▶ _About this task_
Scan the lines below for the word "StartupPath". Copy each line you find it in.

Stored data
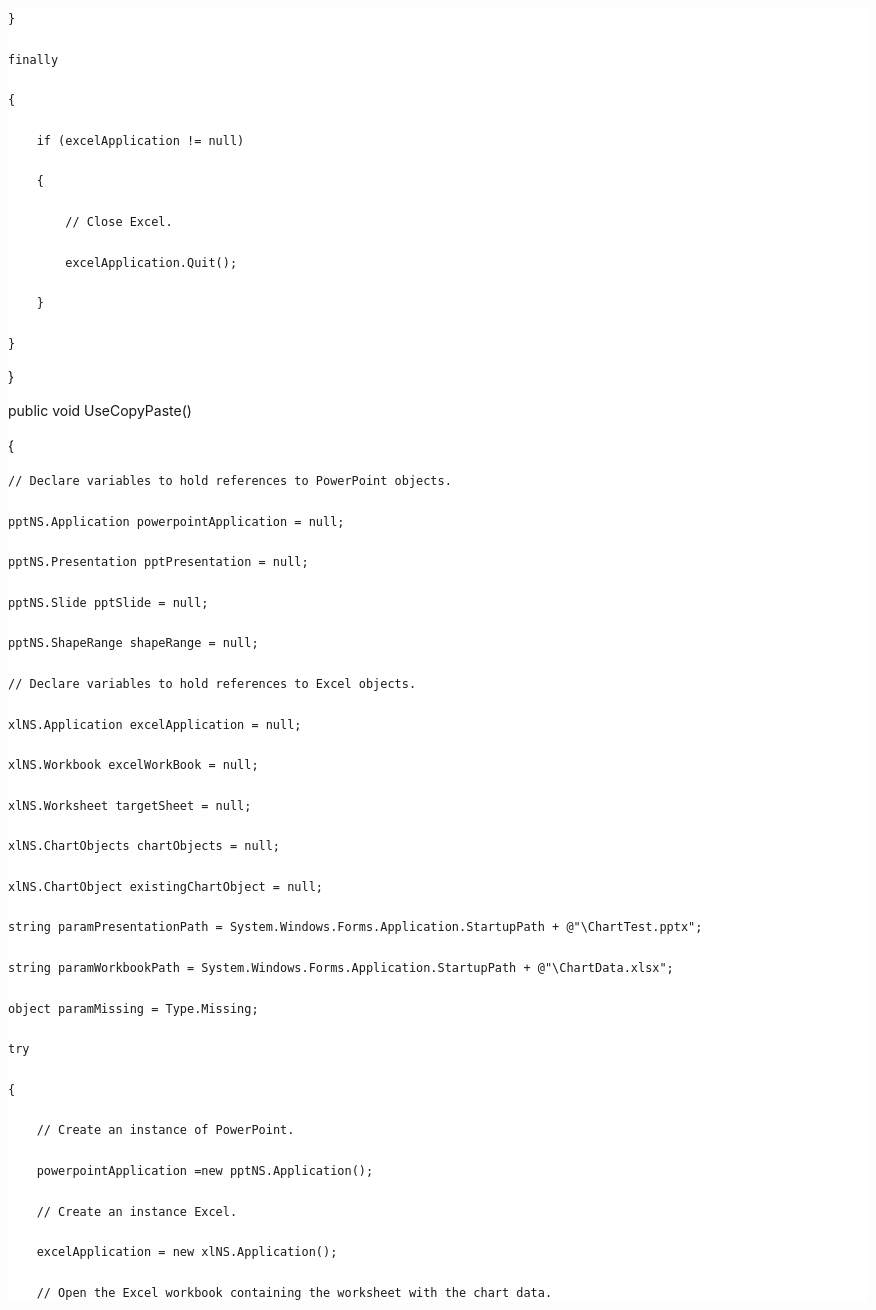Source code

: 	}

	finally

	{

		if (excelApplication != null)

		{

			// Close Excel.

			excelApplication.Quit();

		}

	}

}

public void UseCopyPaste()

{

	// Declare variables to hold references to PowerPoint objects.

	pptNS.Application powerpointApplication = null;

	pptNS.Presentation pptPresentation = null;

	pptNS.Slide pptSlide = null;

	pptNS.ShapeRange shapeRange = null;

	// Declare variables to hold references to Excel objects.

	xlNS.Application excelApplication = null;

	xlNS.Workbook excelWorkBook = null;

	xlNS.Worksheet targetSheet = null;

	xlNS.ChartObjects chartObjects = null;

	xlNS.ChartObject existingChartObject = null;

	string paramPresentationPath = System.Windows.Forms.Application.StartupPath + @"\ChartTest.pptx";

	string paramWorkbookPath = System.Windows.Forms.Application.StartupPath + @"\ChartData.xlsx";

	object paramMissing = Type.Missing;

	try

	{

		// Create an instance of PowerPoint.

		powerpointApplication =new pptNS.Application();

		// Create an instance Excel.

		excelApplication = new xlNS.Application();

		// Open the Excel workbook containing the worksheet with the chart data.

▶ _Expected output_
	string paramPresentationPath = System.Windows.Forms.Application.StartupPath + @"\ChartTest.pptx";
	string paramWorkbookPath = System.Windows.Forms.Application.StartupPath + @"\ChartData.xlsx";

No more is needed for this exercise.